### [PROBLEM DESCRIPTION]
Rewrite the lines starting at the one containing "Rank the series" and ending at the one containing "What is the", putting "mean value" in place of "average value". Leave the pictures out.

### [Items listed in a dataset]
________________

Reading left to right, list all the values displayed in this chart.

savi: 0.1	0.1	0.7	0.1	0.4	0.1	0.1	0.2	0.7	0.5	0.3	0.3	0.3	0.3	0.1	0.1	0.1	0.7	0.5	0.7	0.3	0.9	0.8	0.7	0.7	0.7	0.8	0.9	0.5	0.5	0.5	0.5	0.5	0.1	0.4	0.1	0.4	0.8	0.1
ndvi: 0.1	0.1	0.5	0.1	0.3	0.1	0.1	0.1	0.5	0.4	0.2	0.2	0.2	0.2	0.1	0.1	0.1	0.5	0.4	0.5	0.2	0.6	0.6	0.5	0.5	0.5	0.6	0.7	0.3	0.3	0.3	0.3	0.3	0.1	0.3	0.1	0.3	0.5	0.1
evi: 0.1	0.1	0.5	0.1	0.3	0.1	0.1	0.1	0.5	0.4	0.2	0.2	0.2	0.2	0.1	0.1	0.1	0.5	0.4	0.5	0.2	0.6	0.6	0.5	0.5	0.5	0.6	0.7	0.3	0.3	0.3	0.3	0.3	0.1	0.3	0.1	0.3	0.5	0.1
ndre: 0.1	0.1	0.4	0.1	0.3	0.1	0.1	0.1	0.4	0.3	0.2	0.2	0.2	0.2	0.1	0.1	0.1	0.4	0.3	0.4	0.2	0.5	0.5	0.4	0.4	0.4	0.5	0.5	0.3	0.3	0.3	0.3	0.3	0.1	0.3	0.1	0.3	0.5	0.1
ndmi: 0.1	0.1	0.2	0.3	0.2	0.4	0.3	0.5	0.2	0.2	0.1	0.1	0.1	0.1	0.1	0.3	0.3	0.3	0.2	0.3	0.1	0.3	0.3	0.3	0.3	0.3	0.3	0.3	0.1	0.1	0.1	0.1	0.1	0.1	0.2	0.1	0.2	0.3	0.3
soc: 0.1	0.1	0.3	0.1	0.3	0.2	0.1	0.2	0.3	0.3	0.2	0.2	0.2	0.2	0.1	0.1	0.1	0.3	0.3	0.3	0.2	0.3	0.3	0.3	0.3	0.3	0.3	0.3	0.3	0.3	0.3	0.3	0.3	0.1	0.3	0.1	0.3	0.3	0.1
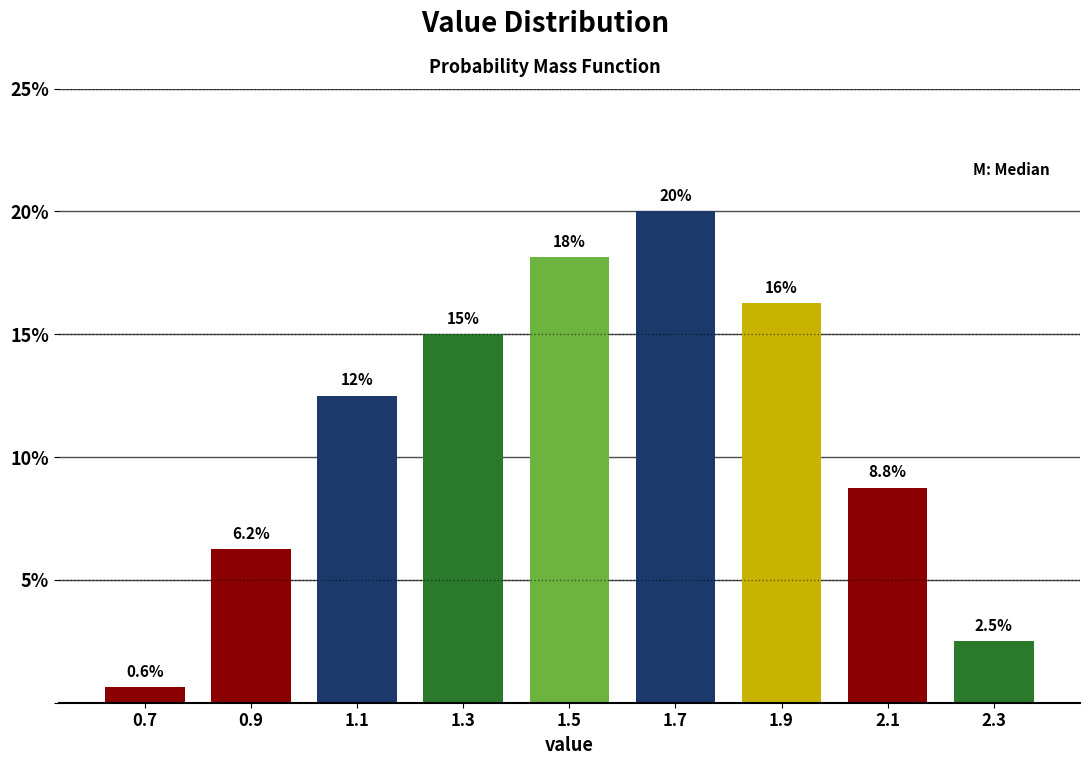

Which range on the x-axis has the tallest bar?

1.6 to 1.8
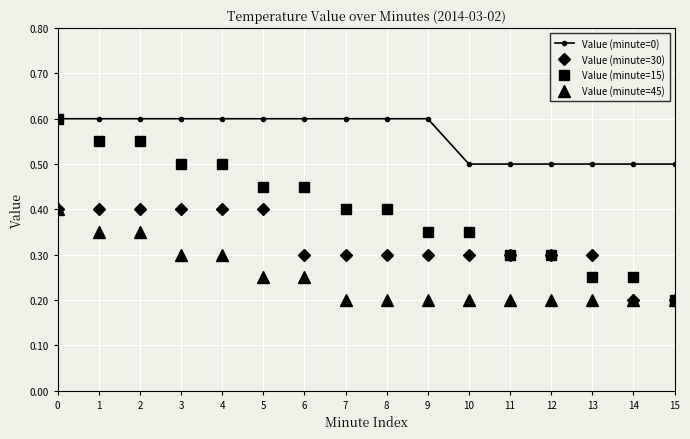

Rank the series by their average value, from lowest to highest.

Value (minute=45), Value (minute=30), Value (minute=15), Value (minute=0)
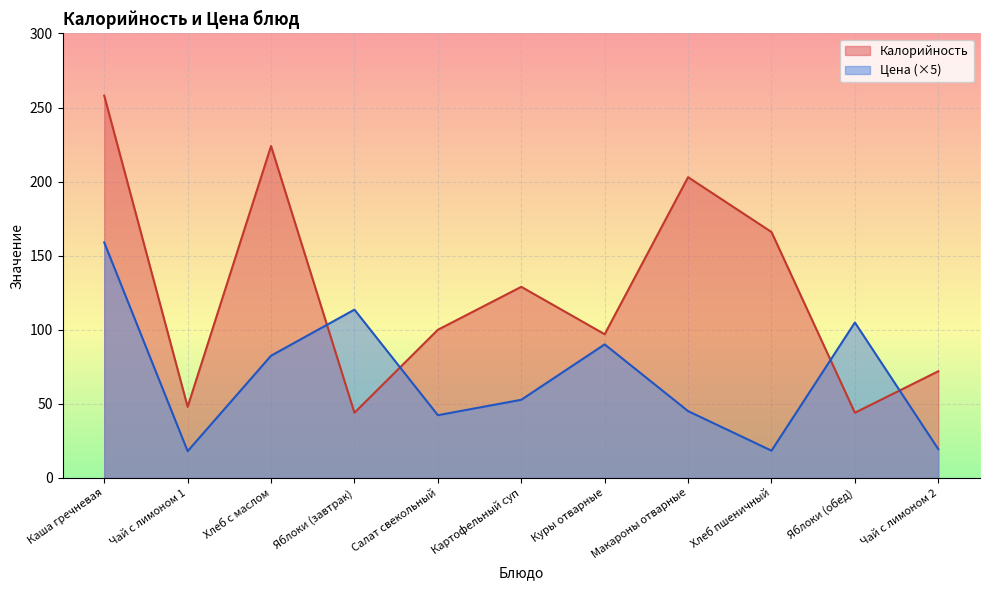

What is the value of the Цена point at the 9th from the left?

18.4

________________

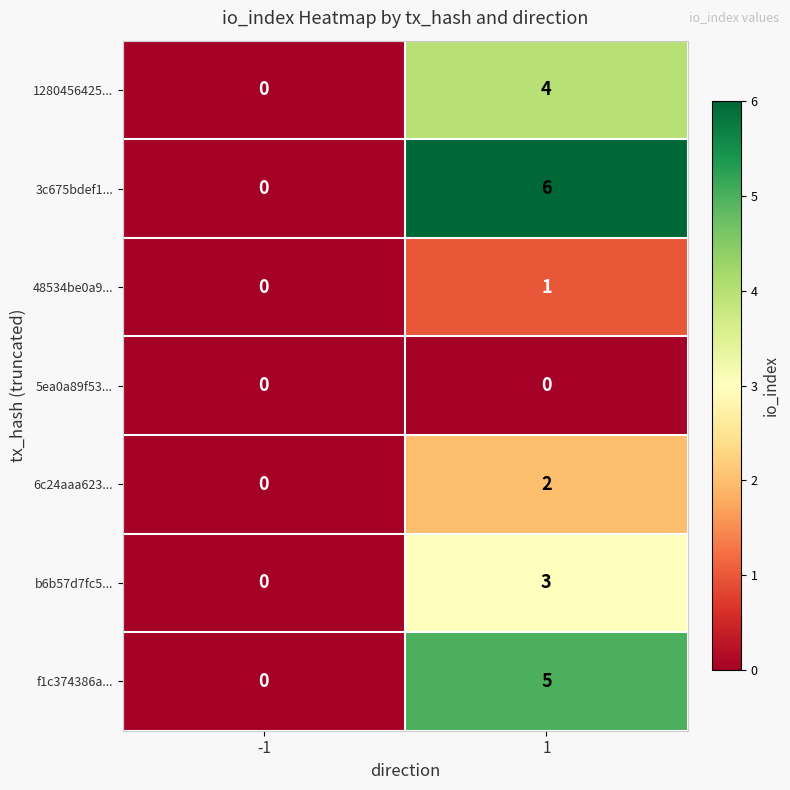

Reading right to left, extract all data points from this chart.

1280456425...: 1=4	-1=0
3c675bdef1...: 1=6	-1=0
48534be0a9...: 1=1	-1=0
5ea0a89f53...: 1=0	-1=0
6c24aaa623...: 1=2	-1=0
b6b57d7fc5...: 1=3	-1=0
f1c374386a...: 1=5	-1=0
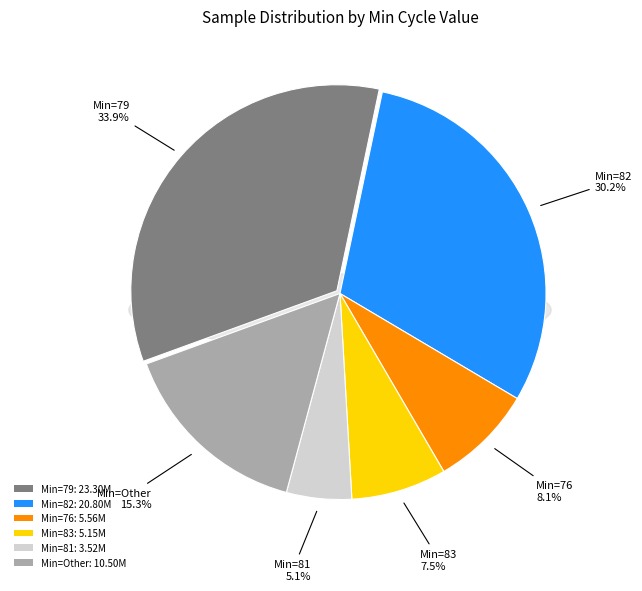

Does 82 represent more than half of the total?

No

________________

### [RESULT]
Rank the series by their mean value, from lowest to highest.

Value (minute=45), Value (minute=30), Value (minute=15), Value (minute=0)

What is the value of the Цена point at the 9th from the left?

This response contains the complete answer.